Firmen müssten ihre Fahrer überwachen, um sicherzugehen
Auch werde es nicht leicht, für die Umsatzbeteiligung eine Lösung zu finden. Die Taxiunternehmen müssten umdenken. "Viele hatten bislang die Devise, Hauptsache die Autos sind auf der Straße, und es gibt Umsatz." In Zukunft müssten die Firmen ihre Fahrer überwachen können, um sicherzustellen, dass ihre Mitarbeiter etwas tun.
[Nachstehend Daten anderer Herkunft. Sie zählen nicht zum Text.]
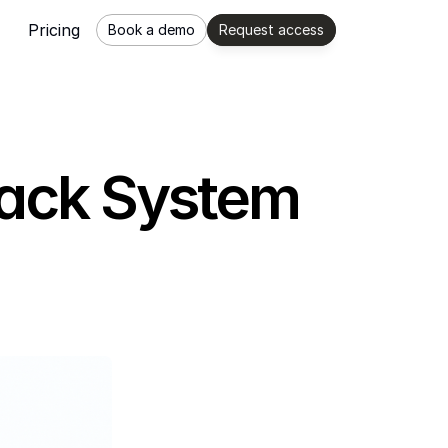
Pricing
Book a demo
Request access
back System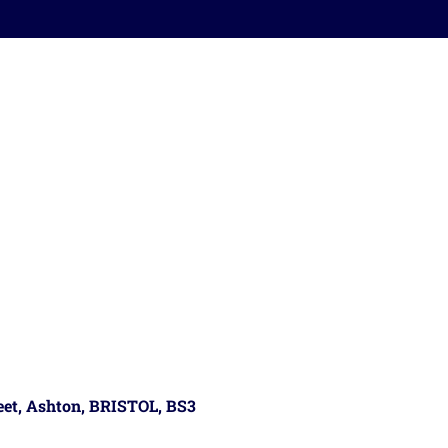
reet, Ashton, BRISTOL, BS3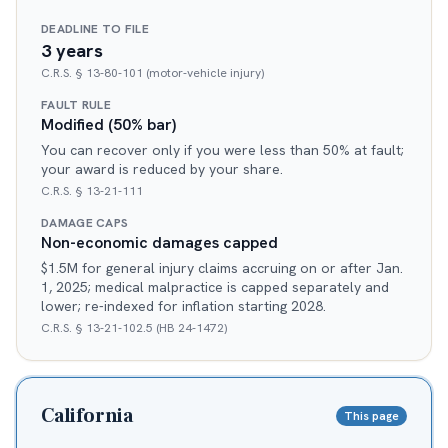
DEADLINE TO FILE
3 years
C.R.S. § 13-80-101 (motor-vehicle injury)
FAULT RULE
Modified (50% bar)
You can recover only if you were less than 50% at fault;
your award is reduced by your share.
C.R.S. § 13-21-111
DAMAGE CAPS
Non-economic damages capped
$1.5M for general injury claims accruing on or after Jan.
1, 2025; medical malpractice is capped separately and
lower; re-indexed for inflation starting 2028.
C.R.S. § 13-21-102.5 (HB 24-1472)
California
This page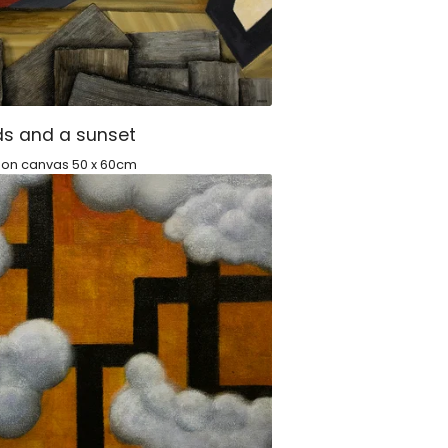
s and a sunset
c on canvas 50 x 60cm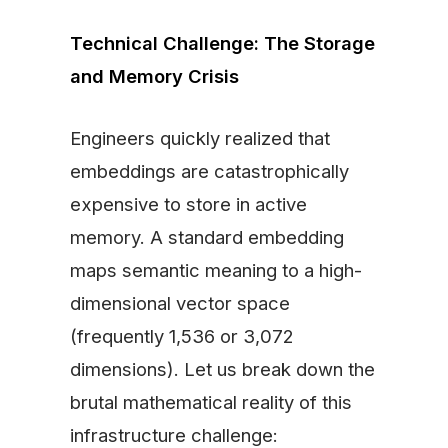
Technical Challenge: The Storage
and Memory Crisis
Engineers quickly realized that
embeddings are catastrophically
expensive to store in active
memory. A standard embedding
maps semantic meaning to a high-
dimensional vector space
(frequently 1,536 or 3,072
dimensions). Let us break down the
brutal mathematical reality of this
infrastructure challenge: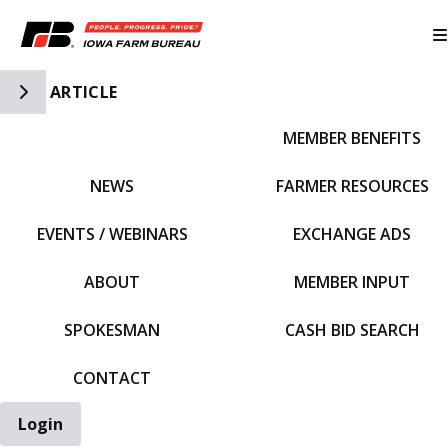
Toggle Side Navigation
ARTICLE
MEMBER BENEFITS
IFBF HOME
NEWS
FARMER RESOURCES
EVENTS / WEBINARS
EXCHANGE ADS
ABOUT
MEMBER INPUT
SPOKESMAN
CASH BID SEARCH
CONTACT
Login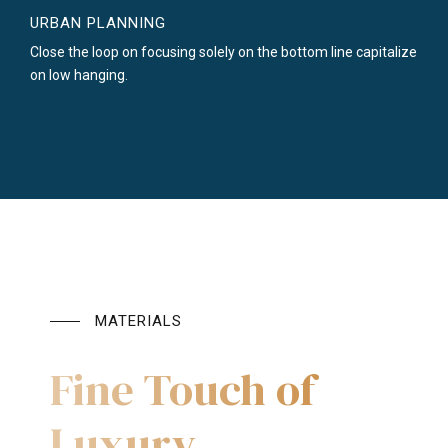
URBAN PLANNING
Close the loop on focusing solely on the bottom line capitalize
on low hanging.
MATERIALS
Fine Touch of
Luxury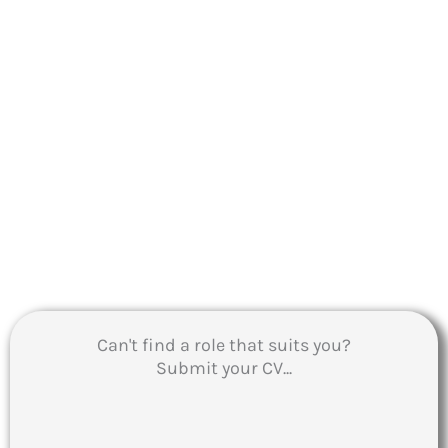
Can't find a role that suits you?
Submit your CV...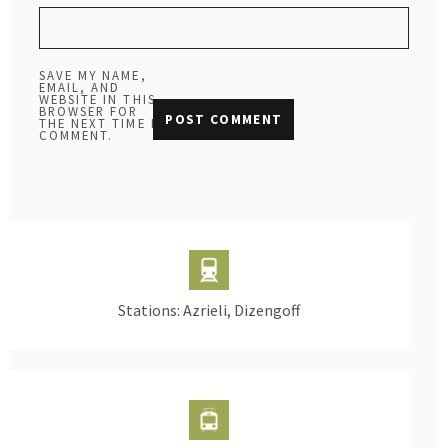
SAVE MY NAME,
EMAIL, AND
WEBSITE IN THIS
BROWSER FOR
THE NEXT TIME I
COMMENT.
Stations: Azrieli, Dizengoff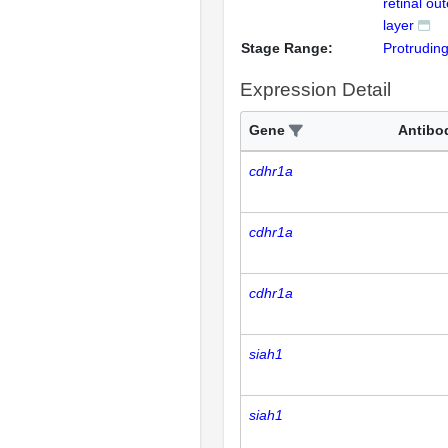
retinal ou
layer
Stage Range:
Protrudin
Expression Detail
Gene
Antibo
cdhr1a
cdhr1a
cdhr1a
siah1
siah1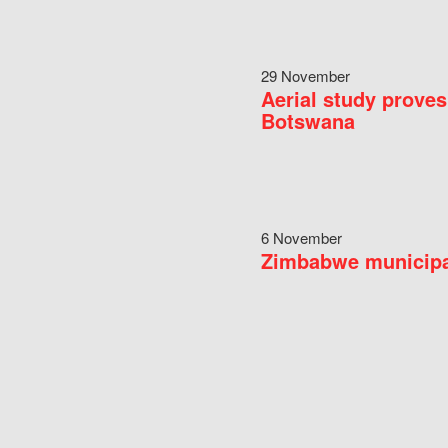
29 November
Aerial study proves
Botswana
6 November
Zimbabwe municipal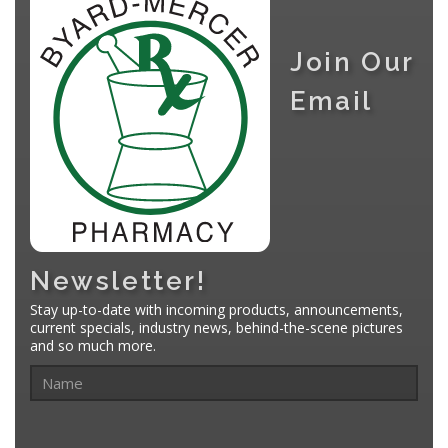
Join Our
Email
Newsletter!
Stay up-to-date with incoming products, announcements,
current specials, industry news, behind-the-scene pictures
and so much more.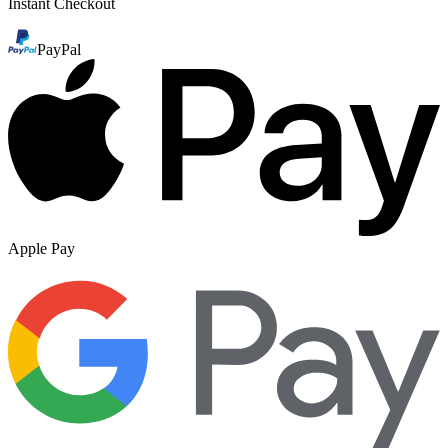
Instant Checkout
PayPal
Apple Pay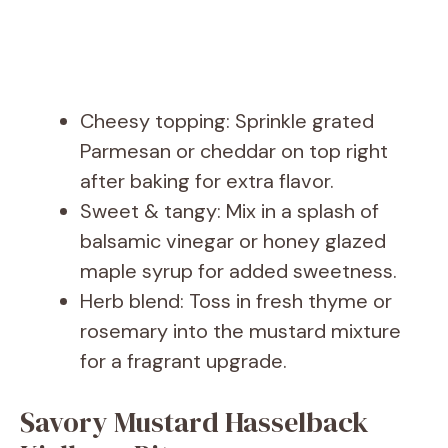
Cheesy topping: Sprinkle grated
Parmesan or cheddar on top right
after baking for extra flavor.
Sweet & tangy: Mix in a splash of
balsamic vinegar or honey glazed
maple syrup for added sweetness.
Herb blend: Toss in fresh thyme or
rosemary into the mustard mixture
for a fragrant upgrade.
Savory Mustard Hasselback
Komme es zu keiner Einigung und gelte der Mindestlohn bereits von 2015 an, könnte es für viele Unternehmen mit mehreren Fahrzeugen eng werden. Dazu dürfe es jedoch nicht kommen. "Es kann ja keiner wollen, dass wir vor allem selbst fahrende Einzelunternehmer haben, die sich dann die schönsten Fahrzeiten raussuchen können", warnt Grätz.
Wie sich Mindestlöhne in der Branche umsetzen lassen, dürfte nicht zuletzt von den Städten und Landkreisen abhängen. Sie legen die Taxipreise fest. Mehr als 800 Tarifordnungen gibt es in Deutschland. Grätz hatte in einem Brief an Arbeitsministerin Andrea Nahles (SPD) schon mal vorsorglich gefordert, die Tarife bundesweit um einheitlich 25 Prozent zu erhöhen. Doch die Kommunen lassen sich dabei nicht hineinreden. Außerdem dürften die Stadt- und Kreisräte kein allzu großes Interesse haben, Bürger mit hohen Preisaufschlägen gegen sich aufzubringen.